Sort through the listing below and keep each line with the word "Left". Copy those.
#### Material provided ####
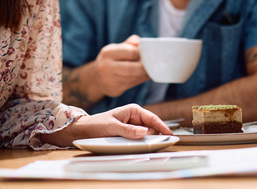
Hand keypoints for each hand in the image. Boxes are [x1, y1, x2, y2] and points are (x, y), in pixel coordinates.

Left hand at [41, 104, 171, 145]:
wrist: (86, 130)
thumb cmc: (97, 124)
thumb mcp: (112, 126)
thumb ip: (128, 129)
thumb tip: (143, 132)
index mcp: (133, 110)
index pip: (152, 118)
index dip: (162, 126)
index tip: (170, 134)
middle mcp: (135, 117)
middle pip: (152, 127)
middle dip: (156, 134)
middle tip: (158, 142)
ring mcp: (133, 126)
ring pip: (147, 134)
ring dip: (149, 140)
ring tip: (148, 144)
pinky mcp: (130, 134)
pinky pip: (140, 139)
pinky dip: (143, 143)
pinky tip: (142, 146)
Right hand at [94, 35, 149, 96]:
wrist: (96, 78)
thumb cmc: (110, 61)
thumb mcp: (116, 49)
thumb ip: (129, 44)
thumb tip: (140, 41)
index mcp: (107, 53)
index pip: (129, 52)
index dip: (141, 54)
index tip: (150, 53)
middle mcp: (106, 67)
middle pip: (131, 68)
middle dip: (145, 67)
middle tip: (154, 65)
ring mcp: (109, 80)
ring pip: (132, 78)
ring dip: (145, 75)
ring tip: (152, 70)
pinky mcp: (115, 89)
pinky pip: (132, 85)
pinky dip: (141, 80)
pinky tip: (145, 76)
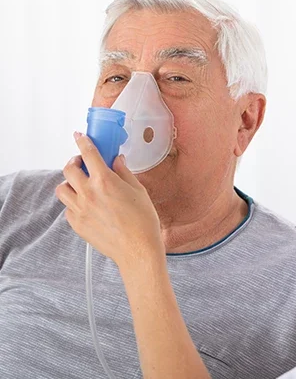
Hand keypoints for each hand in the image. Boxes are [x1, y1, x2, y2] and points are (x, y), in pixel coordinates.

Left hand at [55, 132, 163, 267]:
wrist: (137, 249)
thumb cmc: (143, 221)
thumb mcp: (138, 190)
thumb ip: (124, 172)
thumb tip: (117, 160)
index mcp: (105, 181)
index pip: (88, 153)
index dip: (83, 141)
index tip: (80, 136)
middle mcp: (88, 193)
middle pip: (69, 169)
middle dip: (74, 162)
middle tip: (82, 163)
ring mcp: (80, 209)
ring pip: (62, 188)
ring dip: (70, 182)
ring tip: (81, 185)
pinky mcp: (77, 224)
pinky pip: (68, 208)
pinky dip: (74, 202)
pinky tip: (87, 205)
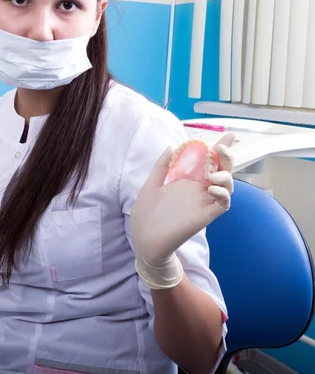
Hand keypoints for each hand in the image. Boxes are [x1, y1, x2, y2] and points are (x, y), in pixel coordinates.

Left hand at [130, 134, 234, 288]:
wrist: (144, 238)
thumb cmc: (146, 214)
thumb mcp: (151, 185)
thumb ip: (161, 166)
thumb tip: (172, 146)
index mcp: (187, 180)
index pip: (206, 161)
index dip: (219, 148)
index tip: (229, 134)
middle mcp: (198, 189)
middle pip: (221, 169)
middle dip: (226, 156)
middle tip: (221, 147)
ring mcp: (203, 201)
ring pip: (227, 184)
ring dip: (225, 174)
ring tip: (212, 173)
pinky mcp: (206, 215)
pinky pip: (223, 203)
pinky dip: (223, 194)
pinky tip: (213, 188)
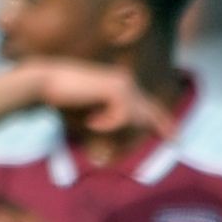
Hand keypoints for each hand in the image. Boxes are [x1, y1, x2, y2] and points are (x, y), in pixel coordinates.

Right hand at [21, 60, 170, 142]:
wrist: (45, 81)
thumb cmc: (61, 97)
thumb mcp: (89, 111)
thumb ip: (105, 119)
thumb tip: (118, 135)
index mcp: (119, 84)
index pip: (145, 104)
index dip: (159, 118)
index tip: (172, 134)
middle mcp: (125, 81)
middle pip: (150, 109)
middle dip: (163, 125)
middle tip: (177, 141)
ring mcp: (122, 83)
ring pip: (135, 115)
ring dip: (115, 125)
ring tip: (92, 123)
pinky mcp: (116, 89)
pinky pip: (122, 116)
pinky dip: (106, 123)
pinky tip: (90, 121)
####
Answer section:
Left hand at [41, 104, 171, 145]:
Left hand at [55, 132, 163, 267]:
Left hand at [130, 134, 234, 288]:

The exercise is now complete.